What kind of monster was Doctor Doog to pen up two beings as he had, to experiment on them for years, to kill one who had been his partner and ally. He didn’t know why he, Vic Valor, had so far been spared, but Doog had made a mistake by leaving him alive, and he would certainly pay. His anger grew and bubbled within him, and he used his super-senses to probe his surroundings. He was in a subbasement of some kind of fortress, probably Doog’s headquarters, though he sneered to himself at the feeble armor and defenses — defenses that a Xadamite would shrug off like raindrops.

Doog wasn’t around. Well, that was fine. He would burst out of imprisonment and find his former captor, and Doog would pay. And no one had better stand in his way.

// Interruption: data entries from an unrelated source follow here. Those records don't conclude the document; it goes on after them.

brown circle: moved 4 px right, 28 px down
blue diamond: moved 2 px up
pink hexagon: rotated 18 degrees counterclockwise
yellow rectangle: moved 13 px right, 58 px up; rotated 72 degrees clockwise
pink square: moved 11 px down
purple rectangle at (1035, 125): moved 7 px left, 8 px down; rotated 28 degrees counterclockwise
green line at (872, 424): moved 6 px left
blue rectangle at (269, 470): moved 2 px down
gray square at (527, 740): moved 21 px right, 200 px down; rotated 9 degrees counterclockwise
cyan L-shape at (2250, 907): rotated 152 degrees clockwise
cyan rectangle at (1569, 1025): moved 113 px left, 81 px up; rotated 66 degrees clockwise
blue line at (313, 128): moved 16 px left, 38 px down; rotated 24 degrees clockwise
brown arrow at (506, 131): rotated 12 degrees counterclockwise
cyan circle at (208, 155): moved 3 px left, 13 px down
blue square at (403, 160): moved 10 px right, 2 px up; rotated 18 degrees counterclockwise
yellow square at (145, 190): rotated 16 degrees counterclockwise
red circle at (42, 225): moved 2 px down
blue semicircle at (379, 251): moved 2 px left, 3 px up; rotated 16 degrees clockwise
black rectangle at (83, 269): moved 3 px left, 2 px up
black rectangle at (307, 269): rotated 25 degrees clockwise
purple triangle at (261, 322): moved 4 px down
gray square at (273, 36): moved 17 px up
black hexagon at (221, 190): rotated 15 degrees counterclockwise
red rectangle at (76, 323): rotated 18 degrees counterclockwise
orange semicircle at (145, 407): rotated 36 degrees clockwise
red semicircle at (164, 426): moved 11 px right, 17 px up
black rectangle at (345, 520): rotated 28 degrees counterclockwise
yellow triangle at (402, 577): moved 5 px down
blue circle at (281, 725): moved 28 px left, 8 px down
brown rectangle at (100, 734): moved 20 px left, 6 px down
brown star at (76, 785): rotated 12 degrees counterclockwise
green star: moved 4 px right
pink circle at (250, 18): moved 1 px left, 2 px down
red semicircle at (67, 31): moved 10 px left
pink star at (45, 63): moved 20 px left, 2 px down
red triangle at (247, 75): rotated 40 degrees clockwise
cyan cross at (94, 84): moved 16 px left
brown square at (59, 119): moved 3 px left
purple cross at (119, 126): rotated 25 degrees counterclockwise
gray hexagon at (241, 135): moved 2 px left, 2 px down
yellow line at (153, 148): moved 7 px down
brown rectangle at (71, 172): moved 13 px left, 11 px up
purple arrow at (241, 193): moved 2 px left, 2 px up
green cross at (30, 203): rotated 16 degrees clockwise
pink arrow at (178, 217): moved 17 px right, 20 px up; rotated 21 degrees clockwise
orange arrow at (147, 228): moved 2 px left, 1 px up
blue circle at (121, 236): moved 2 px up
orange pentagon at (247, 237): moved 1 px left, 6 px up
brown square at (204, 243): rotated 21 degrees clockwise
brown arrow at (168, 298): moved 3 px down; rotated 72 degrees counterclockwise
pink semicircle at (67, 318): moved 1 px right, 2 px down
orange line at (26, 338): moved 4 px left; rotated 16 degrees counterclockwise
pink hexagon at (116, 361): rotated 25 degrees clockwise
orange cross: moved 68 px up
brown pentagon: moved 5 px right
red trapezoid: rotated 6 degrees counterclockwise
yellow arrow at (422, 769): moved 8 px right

But they had, and so he had defeated them as he escaped. He puzzled over the identity of his attackers, but he recognized none of them. He had made a thorough study of the heroes of Earth before he had entered into Earth society, and none of these was familiar to him. Thus they must be villains, part of Doog’s underworld army. He had a horrible thought. Perhaps Doog now ruled the world. How else might the clean, bustling, friendly world he had known have degenerated into this dreary, crowded, polluted, and, most of all, plastic parody? If he had been thinking more clearly, Vic Valor might have realized that if he wanted a quiet place to think, he probably wasn’t going to find it floating in the sky ten miles above the tri-city area of Gotham City, Metropolis, and New York, especially right after he had finished battling against a group of heroes with close ties to the Justice Society of America. He was startled out of his reverie when his radar sense detected a missile approaching fast from the west.